### QUESTIONS
#1 In the passage on capital services estimates, list every change made to the detailed GFCF dataset from the Business Investment system.
#2 Carry the passage on capital services estimates forward from the point where it stops.

### PROVIDED PASSAGE
──────────────────────────────
Capital services estimates are derived by weighting changes in real productive capital stocks by a set of weights which reflect relative user costs of the different asset components. Stocks of real productive capital are derived by accumulating flows of new net asset acquisition (that is, flows of investment or gross fixed capital formation (GFCF)) over time. Since today’s capital stock of long-lived assets such as buildings and structures is a function of GFCF over many years, the principal data source for capital services are long time series of GFCF. Moreover, since relative user costs depend, among other factors, on relative asset prices, it is convenient to assemble the source data as (i) a set of current price (CP) GFCF components by asset type and industry and (ii) the corresponding asset price deflators. The constant price or volume GFCF series required for the asset accumulation process can then be derived by deflating the CP estimates, and the deflators can be used to infer relative asset price movements.

For 1997 onwards, our point of departure is a set of detailed GFCF estimates by industry and asset from our Business Investment system. These estimates are consistent with Blue Book 2016.

We have made the following modifications to this dataset:

  • we have made an adjustment to undo the effect of the classification change arising from the transfer of British Nuclear Fuels Ltd between private non-financial corporations and public corporations in 2005 (otherwise the classification change would manifest itself in a very large upward spike in manufacturing GFCF in other machinery and equipment in that year, reflecting the large negative value of the assets transferred)
  • for 3 tangible assets (buildings, vehicles and other machinery and equipment) we have used deflators which vary across industry – these deflators are taken from legacy data from 2010, converted to SIC 2007 and benchmarked to the aggregate asset deflator in the business investment dataset
  • we have adopted a revised deflator for mineral extraction rights as used in the capital stocks dataset
  • we have split software into 2 components, purchased and own-account
  • we have over-written industry-level splits for buildings (1997 to 2001) and vehicles (1997 to 2006) to avoid negative capital stocks – again our alternative source is 2010 legacy data and we are working with our colleagues in the business investment team to address issues with these industry–by-asset estimates

For earlier years we have spliced on market sector GFCF estimates taken from the 2010 legacy dataset. This represents a change from the previous release, which spliced on the nearest equivalent series in the dataset underlying our official capital stock estimates. We believe this change brings about improved consistency between the coverage and scope of the pre- and post-1997 GFCF estimates.

Methodology

Deterioration profiles

The methodology for calculating productive stocks has been revised to align estimates in the capital services system more closely with the national accounts capital stock estimates. This has been achieved by setting depreciation rates such that the total contribution to net stocks that an asset of a particular vintage has over its lifetime is approximately equal in both systems. It is still the case that the form of depreciation differs in the 2 systems, so stock estimates will not be equal even where the underlying GFCF estimates are equal.
──────────────────────────────
### THE DATA
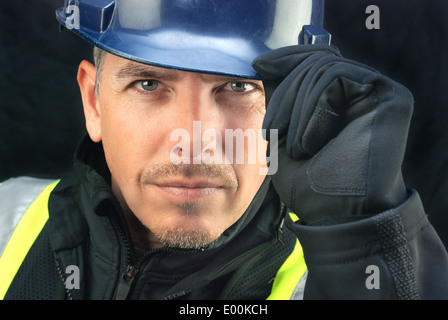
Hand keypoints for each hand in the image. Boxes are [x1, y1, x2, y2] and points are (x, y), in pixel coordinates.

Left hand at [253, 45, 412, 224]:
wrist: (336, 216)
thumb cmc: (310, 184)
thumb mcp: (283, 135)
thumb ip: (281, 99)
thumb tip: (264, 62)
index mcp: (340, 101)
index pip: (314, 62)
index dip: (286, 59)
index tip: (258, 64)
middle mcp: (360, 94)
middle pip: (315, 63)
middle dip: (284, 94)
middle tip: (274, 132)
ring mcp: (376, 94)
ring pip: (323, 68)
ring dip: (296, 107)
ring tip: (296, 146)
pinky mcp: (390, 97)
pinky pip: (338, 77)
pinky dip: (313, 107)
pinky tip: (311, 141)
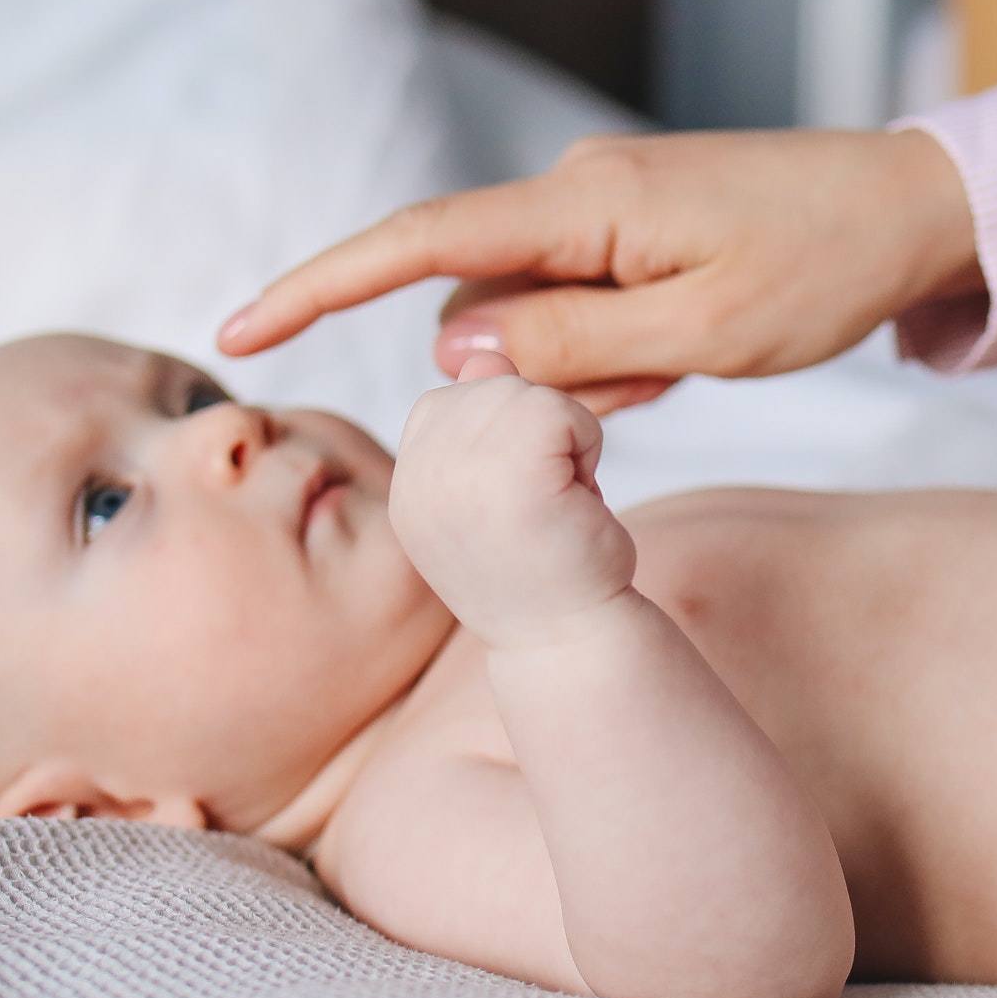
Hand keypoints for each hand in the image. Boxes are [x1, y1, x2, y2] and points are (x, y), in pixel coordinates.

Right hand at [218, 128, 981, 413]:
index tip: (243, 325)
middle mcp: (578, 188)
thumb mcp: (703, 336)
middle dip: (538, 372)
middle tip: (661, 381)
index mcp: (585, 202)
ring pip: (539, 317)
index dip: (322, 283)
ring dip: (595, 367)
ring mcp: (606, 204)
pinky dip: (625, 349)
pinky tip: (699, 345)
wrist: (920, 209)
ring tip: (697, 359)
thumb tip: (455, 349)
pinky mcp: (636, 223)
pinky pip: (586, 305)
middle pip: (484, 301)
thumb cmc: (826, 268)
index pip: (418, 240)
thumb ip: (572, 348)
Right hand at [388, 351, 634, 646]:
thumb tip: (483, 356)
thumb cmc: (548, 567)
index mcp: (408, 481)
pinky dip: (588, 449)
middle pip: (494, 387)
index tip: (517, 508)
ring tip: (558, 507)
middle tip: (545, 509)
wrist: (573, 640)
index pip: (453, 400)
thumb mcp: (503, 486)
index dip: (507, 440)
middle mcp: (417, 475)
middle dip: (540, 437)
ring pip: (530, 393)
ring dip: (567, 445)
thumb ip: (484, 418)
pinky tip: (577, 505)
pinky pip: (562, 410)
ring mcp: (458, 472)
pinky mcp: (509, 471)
──────────────────────────────
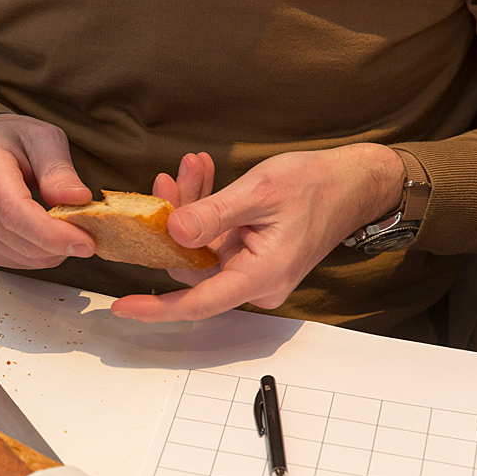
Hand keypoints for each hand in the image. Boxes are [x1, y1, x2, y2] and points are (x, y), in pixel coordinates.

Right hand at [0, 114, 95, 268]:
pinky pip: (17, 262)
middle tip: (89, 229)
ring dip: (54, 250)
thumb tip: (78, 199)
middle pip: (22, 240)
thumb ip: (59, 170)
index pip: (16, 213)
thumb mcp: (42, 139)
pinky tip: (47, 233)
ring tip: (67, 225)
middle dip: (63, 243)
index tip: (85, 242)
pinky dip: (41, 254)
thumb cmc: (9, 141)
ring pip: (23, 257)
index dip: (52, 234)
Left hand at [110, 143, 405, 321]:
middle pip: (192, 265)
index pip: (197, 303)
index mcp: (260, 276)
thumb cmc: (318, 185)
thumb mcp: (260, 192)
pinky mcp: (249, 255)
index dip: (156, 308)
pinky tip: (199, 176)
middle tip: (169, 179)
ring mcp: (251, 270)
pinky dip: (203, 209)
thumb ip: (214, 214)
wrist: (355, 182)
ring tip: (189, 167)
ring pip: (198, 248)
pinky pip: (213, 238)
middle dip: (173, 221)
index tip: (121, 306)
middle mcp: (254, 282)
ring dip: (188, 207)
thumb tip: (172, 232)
──────────────────────────────
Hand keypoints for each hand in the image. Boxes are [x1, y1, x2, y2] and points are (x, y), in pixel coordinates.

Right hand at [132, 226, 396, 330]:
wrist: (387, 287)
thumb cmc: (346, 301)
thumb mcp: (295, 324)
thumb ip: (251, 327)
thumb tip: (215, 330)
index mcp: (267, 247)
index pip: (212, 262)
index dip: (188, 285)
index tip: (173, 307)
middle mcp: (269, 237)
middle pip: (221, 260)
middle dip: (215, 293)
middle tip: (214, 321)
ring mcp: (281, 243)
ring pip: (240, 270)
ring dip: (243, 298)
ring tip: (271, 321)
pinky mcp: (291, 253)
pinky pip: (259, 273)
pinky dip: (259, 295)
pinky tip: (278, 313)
──────────────────────────────
### EXPECTED RESULTS
#1
1. An adjustment to undo the effect of the 2005 classification change from the transfer of British Nuclear Fuels Ltd between private non-financial corporations and public corporations.
2. Deflators that vary across industry for 3 tangible assets (buildings, vehicles, and other machinery and equipment), taken from 2010 legacy data, converted to SIC 2007 and benchmarked to the aggregate asset deflator.
3. A revised deflator for mineral extraction rights, as used in the capital stocks dataset.
4. Software split into 2 components, purchased and own-account.
5. Industry-level splits for buildings (1997 to 2001) and vehicles (1997 to 2006) overwritten with 2010 legacy data to avoid negative capital stocks.

#2
As described further below, this change, and a further change to remove assets once they have reached twice their average life length, has very little impact on our results.

Tax Adjustment Factors

Tax Adjustment Factors (TAFs) are used in the capital services system to reflect differences in the tax treatment of different asset classes. The quality-assurance process highlighted that the previous release did not adjust for TAFs in a fully consistent fashion. This has been corrected in the current release. This makes little difference to estimates of capital services, although it does lead to a somewhat different profile for the rate of return on capital.

War losses

To improve consistency with national accounts estimates of capital stocks, we have introduced war loss adjustments. These are the same war loss adjustment factors used in the national accounts, weighted by gross stock for the industry breakdown used in the capital services framework. The final adjustment factors are given in Table 1. Adjustments are made only to buildings, and other machinery and equipment, in 1942, and the impact varies by industry. The largest adjustment is to other machinery and equipment in industry DE (electricity, gas and water), where the 1942 stock is reduced by slightly less than 12%. No adjustments are made to industries that are not listed in Table 1. In the aggregate, total net stock is reduced by approximately 2% in 1942; this reduction decreases in relative magnitude in the years until 2015, at which point the adjustment makes a minimal difference.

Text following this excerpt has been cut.